My entire family (except for the adventuring Andrew) attended a retirement ceremony for my uncle Irving. He served in the Air Force and National Guard for a total of 31 years. It was one of the best events of its kind I have ever experienced. A close friend said a few words about my uncle. My uncle then received a few gifts. He was then allowed to say a few words. He spoke about his military experiences, but mostly thanked the people who are most important in his life. A few moments later, food and drink were had by all.
Usually, getting Madison to eat at events like these is difficult, but the moment I saw the huge platter of fruit salad, I knew we’d be good. Madison stood next to me and called out names of fruit for me to pluck from the table and place on her little plate. She had seconds, and in a dramatic turn of events, was finished eating before Lynnette and I were.
Madison got out of her seat and immediately started dancing. Since I am not a dancer myself, I have no idea what she might have been attempting, but I want to say that her moves appeared to reflect a kind of Spanish influence.

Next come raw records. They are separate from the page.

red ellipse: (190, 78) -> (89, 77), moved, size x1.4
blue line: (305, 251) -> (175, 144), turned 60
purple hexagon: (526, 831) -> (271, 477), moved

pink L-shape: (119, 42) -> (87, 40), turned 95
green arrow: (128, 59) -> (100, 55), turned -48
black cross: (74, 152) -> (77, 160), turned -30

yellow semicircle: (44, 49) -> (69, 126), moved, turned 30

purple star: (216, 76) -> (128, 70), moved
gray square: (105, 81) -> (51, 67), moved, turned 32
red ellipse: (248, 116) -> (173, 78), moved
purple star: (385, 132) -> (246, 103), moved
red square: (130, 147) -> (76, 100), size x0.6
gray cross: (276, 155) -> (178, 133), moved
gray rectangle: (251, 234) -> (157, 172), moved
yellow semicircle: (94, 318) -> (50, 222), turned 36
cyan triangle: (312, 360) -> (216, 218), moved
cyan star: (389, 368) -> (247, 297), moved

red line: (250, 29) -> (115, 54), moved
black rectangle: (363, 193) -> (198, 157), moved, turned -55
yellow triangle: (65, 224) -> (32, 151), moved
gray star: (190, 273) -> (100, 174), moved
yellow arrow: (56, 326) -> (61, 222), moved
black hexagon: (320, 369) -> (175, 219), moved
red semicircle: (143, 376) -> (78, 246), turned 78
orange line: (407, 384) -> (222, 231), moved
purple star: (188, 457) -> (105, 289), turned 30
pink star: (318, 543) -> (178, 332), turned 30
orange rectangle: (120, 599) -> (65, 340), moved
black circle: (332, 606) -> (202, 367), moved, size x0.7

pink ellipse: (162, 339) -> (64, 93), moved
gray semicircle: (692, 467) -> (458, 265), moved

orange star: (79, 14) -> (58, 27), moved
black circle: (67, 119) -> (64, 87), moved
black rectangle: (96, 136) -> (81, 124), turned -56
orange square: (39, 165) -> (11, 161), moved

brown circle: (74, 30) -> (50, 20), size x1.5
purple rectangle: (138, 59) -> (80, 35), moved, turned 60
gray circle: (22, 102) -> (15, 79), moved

It’s nice to know I’m paying for something with those dance classes.
Completely underrated yet totally appreciated aspect of family get-togethers: Tanya and Alana and Aunty Joy are amazing Madison-sitters. At some point during extended family time, Madison disappears with a member or members of my family, and Lynnette and I don’t think about her until it’s bathroom break time.

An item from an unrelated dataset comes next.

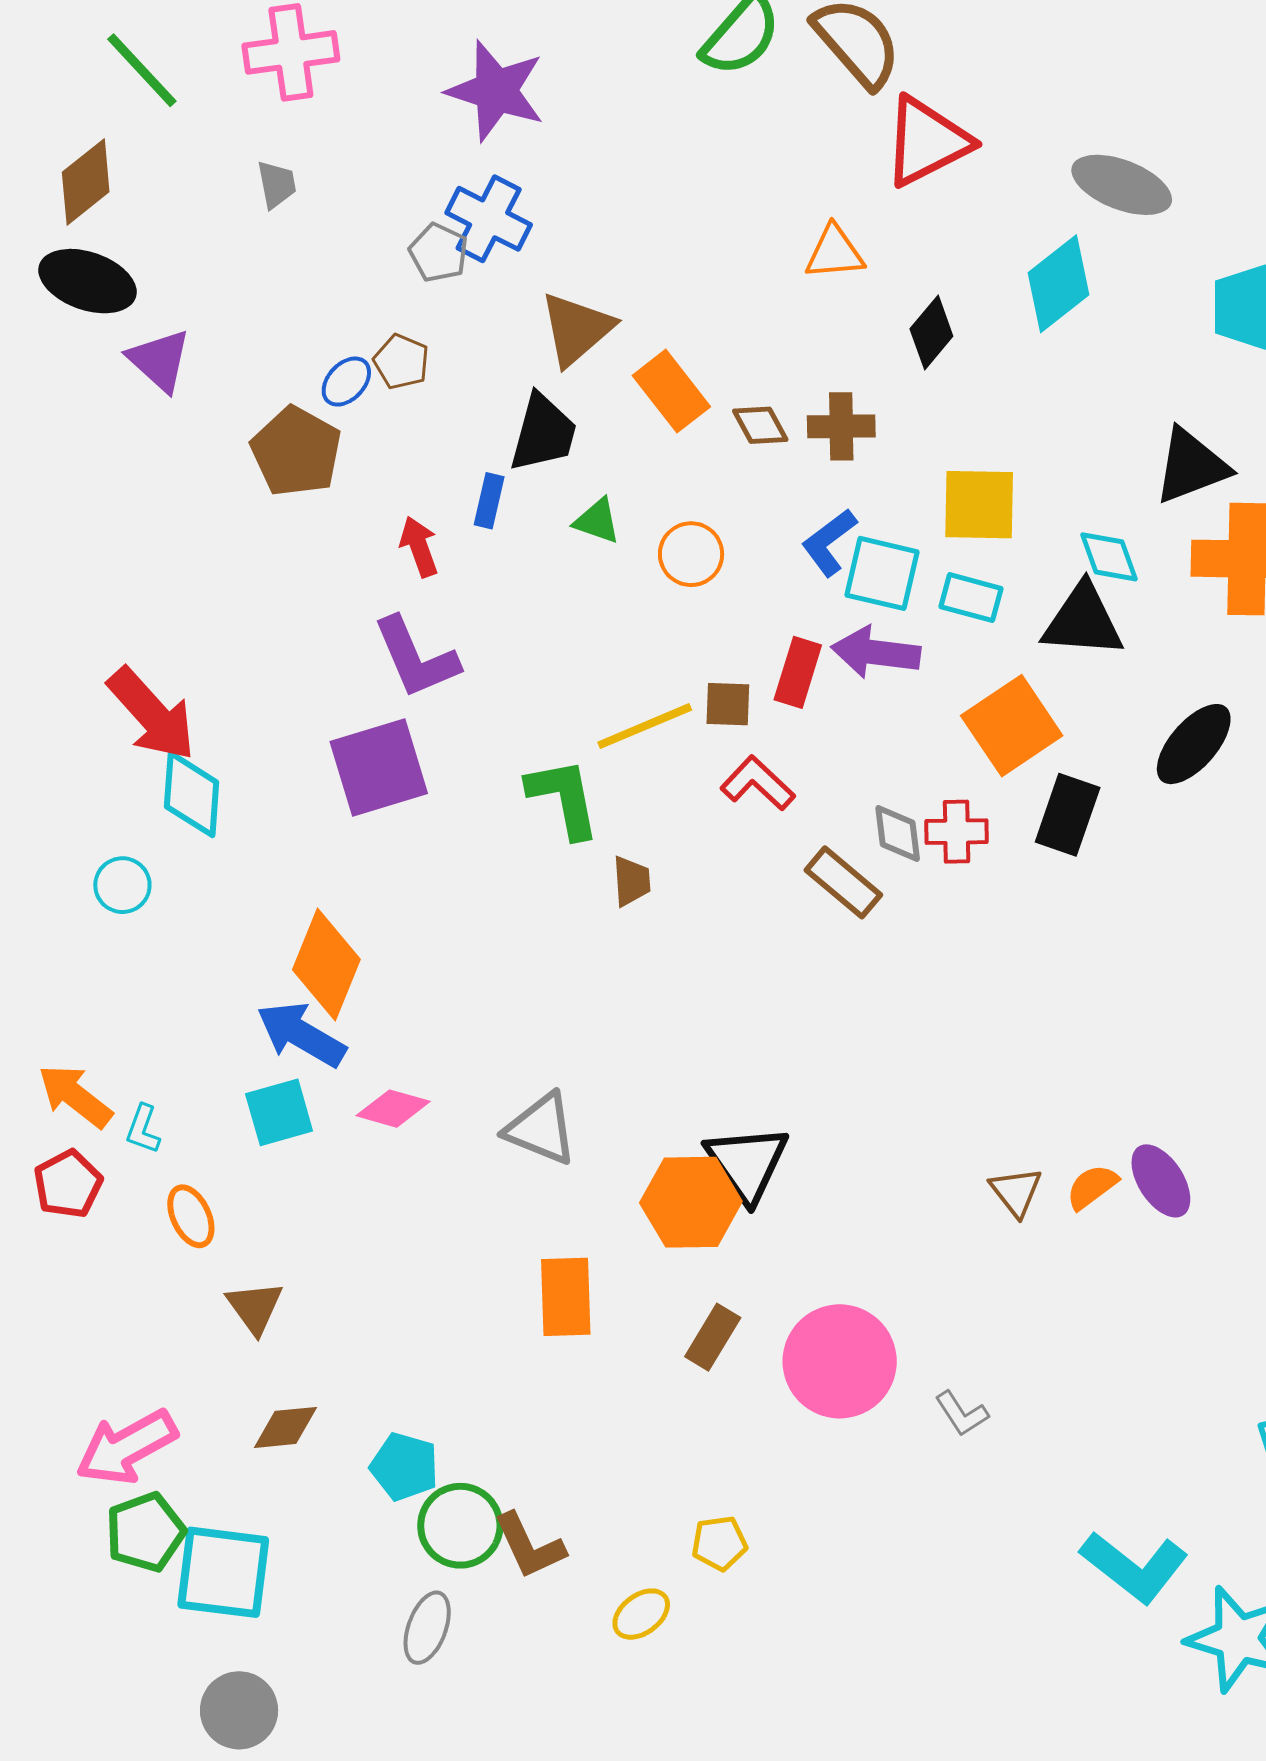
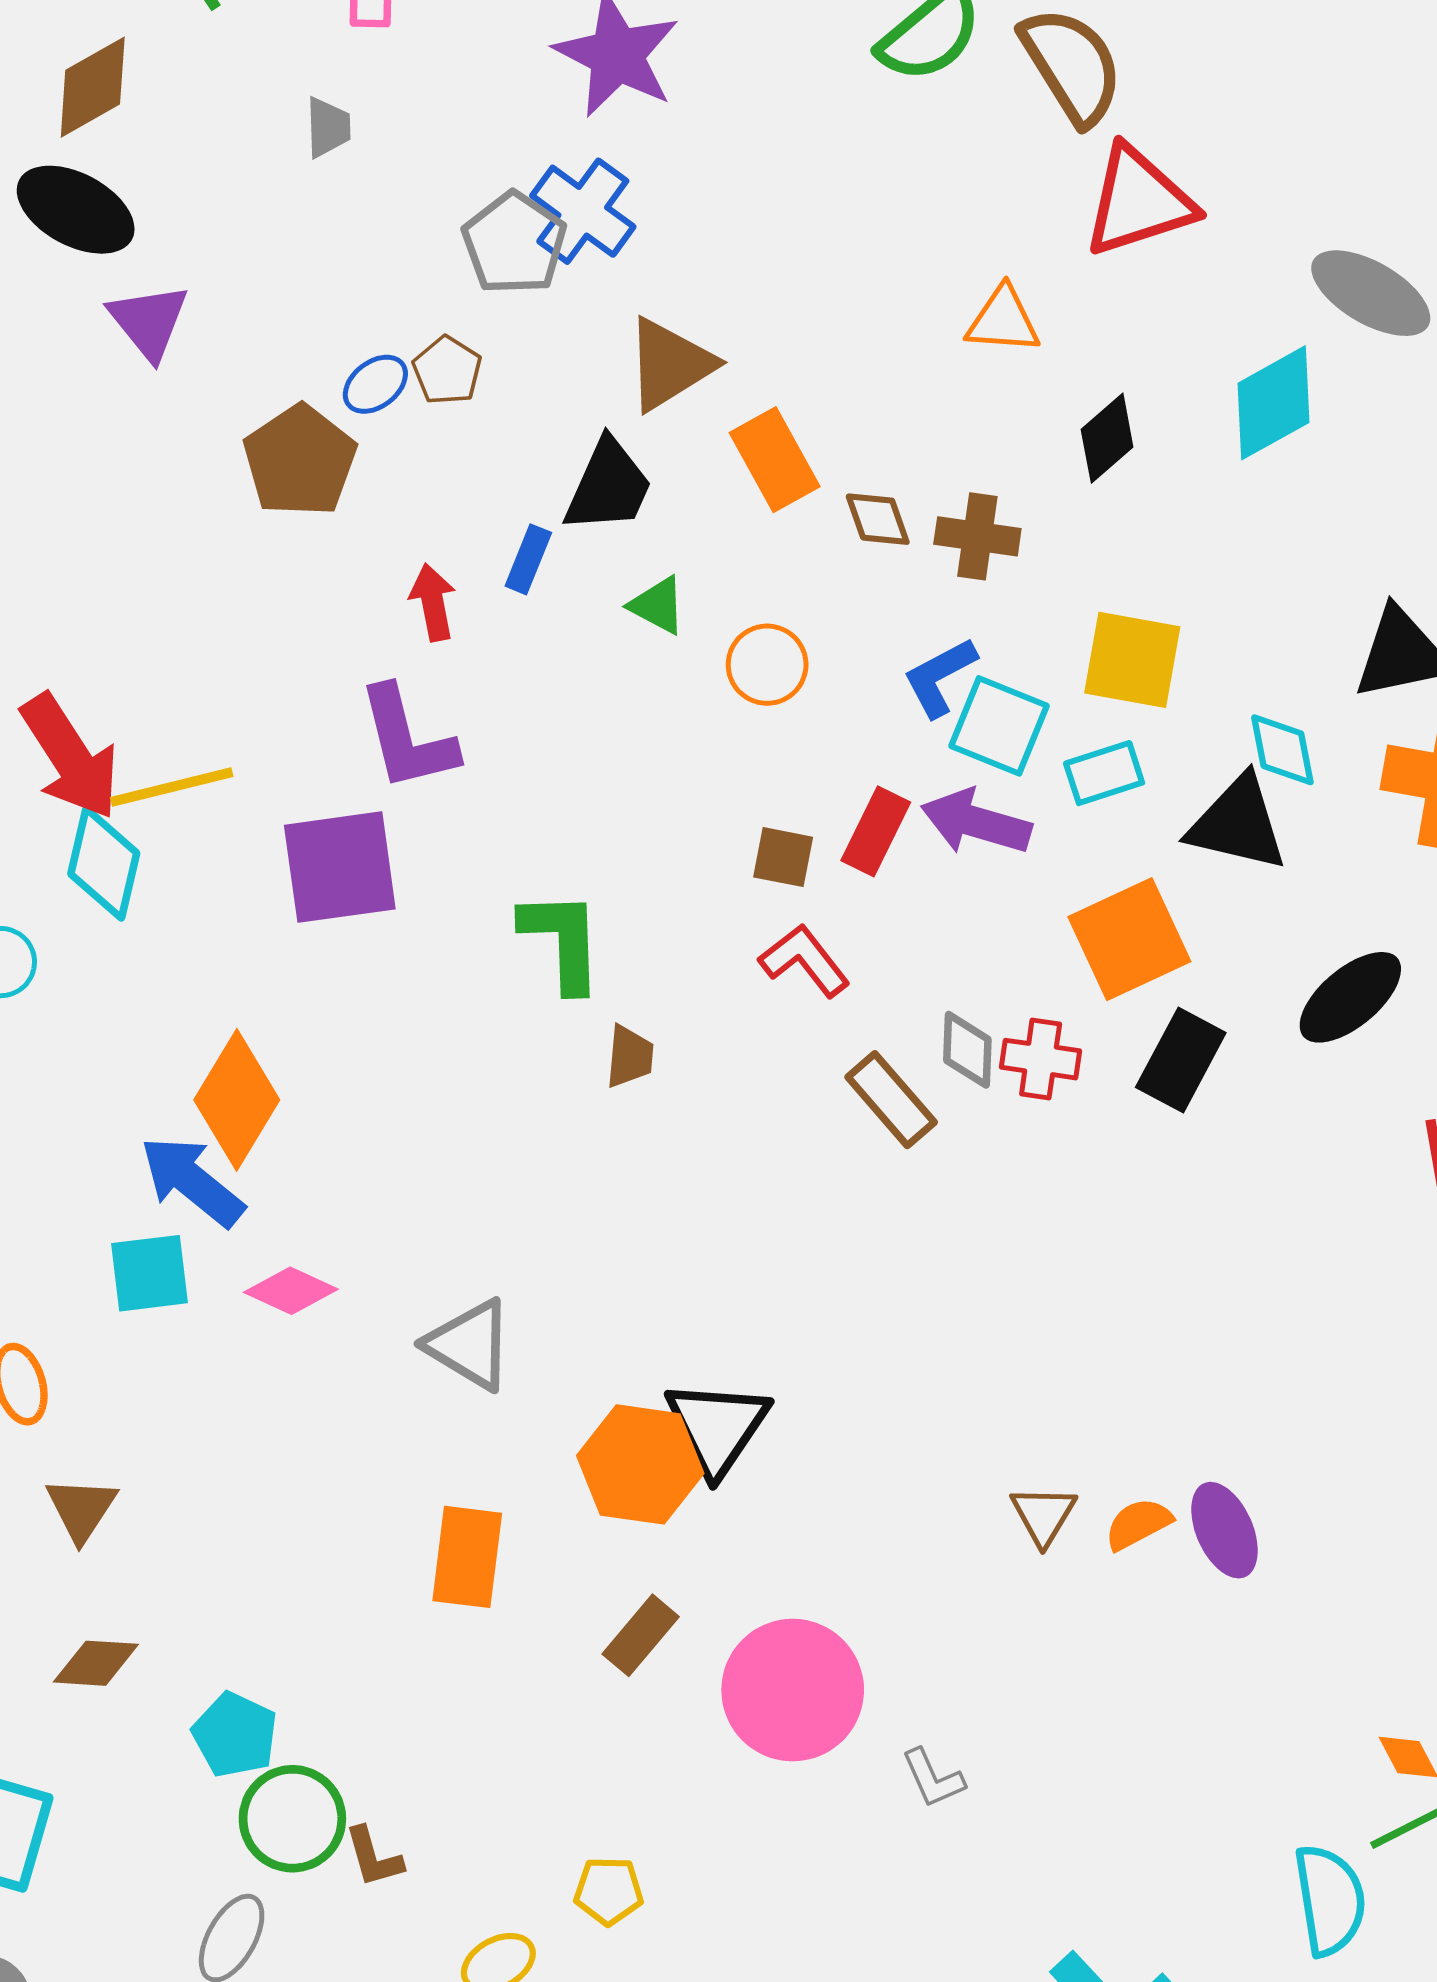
gray pentagon: (439, 253) -> (514, 243), size x1.4
cyan rectangle: (971, 598) -> (1104, 773), turned -42
yellow line: (645, 726) -> (172, 787), moved
brown L-shape: (529, 1546) -> (374, 1857), size x0.7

The pavilion where the ceremony was held was near the water so Madison and I took a little walk to look for fish and take a few pictures. It was sunny and muggy and wearing a long-sleeved shirt was the equivalent Ron Burgundy’s choice of milk. On our first trip out there – before the ceremony – we spotted a few yellow tangs and my dad pointed out a ray swimming near the surface. Madison saw the brown triangle with brown spots glide through the water and shouted “There it is!” I was so happy she saw it. There’s a kind of glee in her voice that comes only when she experiences the wonderfully unexpected. When we returned to Lynnette, Madison raved about the ray and Lynnette scrunched her nose in disbelief. She looked to me. “We really did see one,” I said. “Yeah, yeah!” Madison added.
So the second time we headed out to the shoreline, I figured we wouldn’t be able to top our “stinga-ray” sighting. I snapped a few more pictures. Madison and I sat on the low rock wall until we saw Lynnette headed our way. “Look who’s coming,” I said. Madison popped up. “Just wait,” I said. She didn’t listen. Instead, she jogged towards Lynnette. She was pretty close to Lynnette when she stopped dead in her tracks. “What?” I heard Lynnette shout. There was silence. “Oh no, Madison!” I heard Lynnette say. As they headed my way, I already knew what had happened because of the way Madison was walking. She had stepped into a puddle of mud.
But maybe Madison didn’t just step into the puddle. Maybe she jumped right into it. At the very least, she took a few steps into it because the backside of her skirt was covered with splotches of mud. “Why was she running?” Lynnette asked me. “She wanted to see you,” I said. “I told her to stay here and wait for you.” “Why didn’t you listen to daddy?” Lynnette asked Madison. Silence. “Let’s go, Mud Butt,” I said. “You, Mud Butt!” Madison shot back, probably stung by embarrassment. “Nope,” I said. She made her made face at me, but stopped talking. If you’re scoring at home, that’s a win.
I found a water hose near the pavilion and told Madison to take her sandals off. “They’re all muddy!” she protested. “No shit,” I said. Oops. “Take them off and I’ll wash your hands later.” She listened. I sprayed her feet down and ended up using my hands to wipe away most of the mud from her feet. I got water all over my shoes and the bottoms of my pant legs. Also, my hands were muddy. Some of it got under my fingernails. I hate that. “What are you going to do next time?” Lynnette asked Madison. Maybe she couldn’t hear Lynnette because of the running water, but I doubt it. “Mom’s asking you something,” I said to Madison. “Stay with dad!” Mad shouted. “That’s right!” I said. “If you had listened to me, I wouldn’t be scrubbing mud off of your sandals while wearing dress pants,” I said in a voice that feigned excitement. There is going to come a day when Madison discovers what sarcasm is. It’s going to be a turning point in our relationship.
Since we drove the Highlander to the ceremony, Madison had to cruise panties on the way home. “Beba-bebe-bebadeez,” I sang to the tune of that Coldplay song. “Stop that, dad!” Madison said. “Okay, Mud Butt,” I replied. I looked in the rear view just in time to see Mad’s scrunched-up nose and angry eyebrows fade from her face.